------ Data extracts

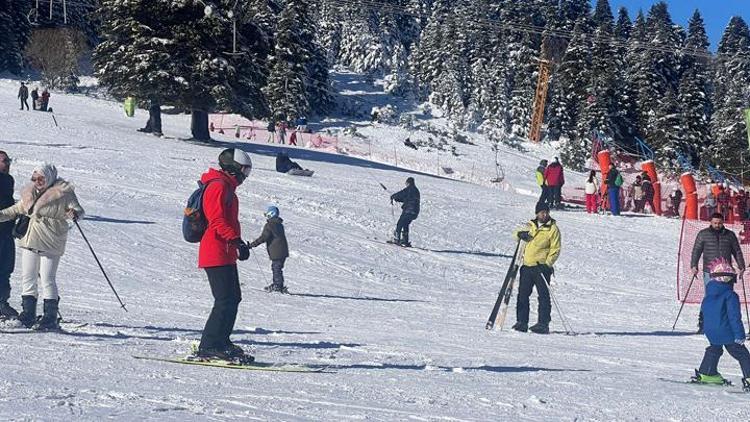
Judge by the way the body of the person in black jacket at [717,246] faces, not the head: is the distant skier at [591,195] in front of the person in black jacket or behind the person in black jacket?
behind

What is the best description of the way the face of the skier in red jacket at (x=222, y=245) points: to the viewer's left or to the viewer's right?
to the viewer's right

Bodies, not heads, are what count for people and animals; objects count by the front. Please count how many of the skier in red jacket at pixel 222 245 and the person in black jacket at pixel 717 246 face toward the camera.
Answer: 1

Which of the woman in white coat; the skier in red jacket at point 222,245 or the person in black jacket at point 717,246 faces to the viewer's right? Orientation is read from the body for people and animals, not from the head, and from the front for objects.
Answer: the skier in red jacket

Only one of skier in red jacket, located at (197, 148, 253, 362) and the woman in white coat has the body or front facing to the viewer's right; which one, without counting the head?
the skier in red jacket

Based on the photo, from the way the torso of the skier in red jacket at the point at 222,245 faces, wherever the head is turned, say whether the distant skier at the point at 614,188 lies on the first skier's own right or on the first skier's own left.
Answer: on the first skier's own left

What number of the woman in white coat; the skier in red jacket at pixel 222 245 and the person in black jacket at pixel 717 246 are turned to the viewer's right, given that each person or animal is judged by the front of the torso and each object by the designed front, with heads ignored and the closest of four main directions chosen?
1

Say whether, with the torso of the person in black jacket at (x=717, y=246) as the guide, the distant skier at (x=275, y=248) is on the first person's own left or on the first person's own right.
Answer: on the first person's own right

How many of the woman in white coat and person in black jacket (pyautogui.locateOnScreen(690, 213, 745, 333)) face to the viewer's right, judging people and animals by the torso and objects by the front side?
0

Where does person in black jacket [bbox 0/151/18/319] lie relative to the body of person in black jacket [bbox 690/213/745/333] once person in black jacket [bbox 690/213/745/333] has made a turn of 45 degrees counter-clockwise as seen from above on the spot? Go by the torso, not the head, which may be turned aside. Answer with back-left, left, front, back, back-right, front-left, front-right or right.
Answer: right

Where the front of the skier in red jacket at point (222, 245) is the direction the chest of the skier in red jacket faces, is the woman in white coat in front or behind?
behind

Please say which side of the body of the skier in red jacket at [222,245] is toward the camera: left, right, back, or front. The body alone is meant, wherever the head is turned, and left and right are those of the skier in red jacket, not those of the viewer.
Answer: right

------------
------ Data extracts

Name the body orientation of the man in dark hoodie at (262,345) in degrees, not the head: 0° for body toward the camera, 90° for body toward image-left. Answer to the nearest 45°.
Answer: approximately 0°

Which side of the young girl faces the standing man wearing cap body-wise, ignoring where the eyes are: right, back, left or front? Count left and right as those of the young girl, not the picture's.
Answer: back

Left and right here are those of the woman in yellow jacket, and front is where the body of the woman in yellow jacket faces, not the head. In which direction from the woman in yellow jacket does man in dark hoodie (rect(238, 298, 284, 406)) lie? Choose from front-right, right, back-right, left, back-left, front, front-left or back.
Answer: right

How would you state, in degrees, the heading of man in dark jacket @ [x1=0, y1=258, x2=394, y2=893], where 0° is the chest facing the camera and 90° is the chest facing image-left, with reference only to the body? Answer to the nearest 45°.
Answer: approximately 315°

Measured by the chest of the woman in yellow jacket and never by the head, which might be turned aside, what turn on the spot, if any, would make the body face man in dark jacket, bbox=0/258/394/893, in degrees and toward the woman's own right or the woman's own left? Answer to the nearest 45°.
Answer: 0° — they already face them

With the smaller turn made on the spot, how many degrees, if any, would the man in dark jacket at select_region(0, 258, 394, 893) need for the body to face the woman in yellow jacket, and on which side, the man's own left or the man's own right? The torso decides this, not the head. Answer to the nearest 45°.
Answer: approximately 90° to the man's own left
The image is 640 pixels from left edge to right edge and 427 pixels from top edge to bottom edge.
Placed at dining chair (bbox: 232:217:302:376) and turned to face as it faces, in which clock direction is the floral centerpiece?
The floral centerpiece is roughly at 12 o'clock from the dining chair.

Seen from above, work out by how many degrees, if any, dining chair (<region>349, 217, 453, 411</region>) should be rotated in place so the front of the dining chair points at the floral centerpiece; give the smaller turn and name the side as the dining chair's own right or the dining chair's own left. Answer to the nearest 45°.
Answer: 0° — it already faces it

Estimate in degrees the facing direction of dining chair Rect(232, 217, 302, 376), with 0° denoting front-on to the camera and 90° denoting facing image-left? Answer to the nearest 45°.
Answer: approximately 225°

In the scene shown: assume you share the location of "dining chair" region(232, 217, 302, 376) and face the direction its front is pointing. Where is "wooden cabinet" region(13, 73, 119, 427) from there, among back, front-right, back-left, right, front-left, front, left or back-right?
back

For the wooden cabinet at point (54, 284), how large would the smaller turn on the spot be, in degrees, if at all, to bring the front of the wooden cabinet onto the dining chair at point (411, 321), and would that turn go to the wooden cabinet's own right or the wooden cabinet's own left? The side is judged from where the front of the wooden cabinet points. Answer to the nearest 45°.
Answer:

------------

What you should do: Count the lines of the stored data above that contain the word "facing", with case counting, and give only the number.

Result: 3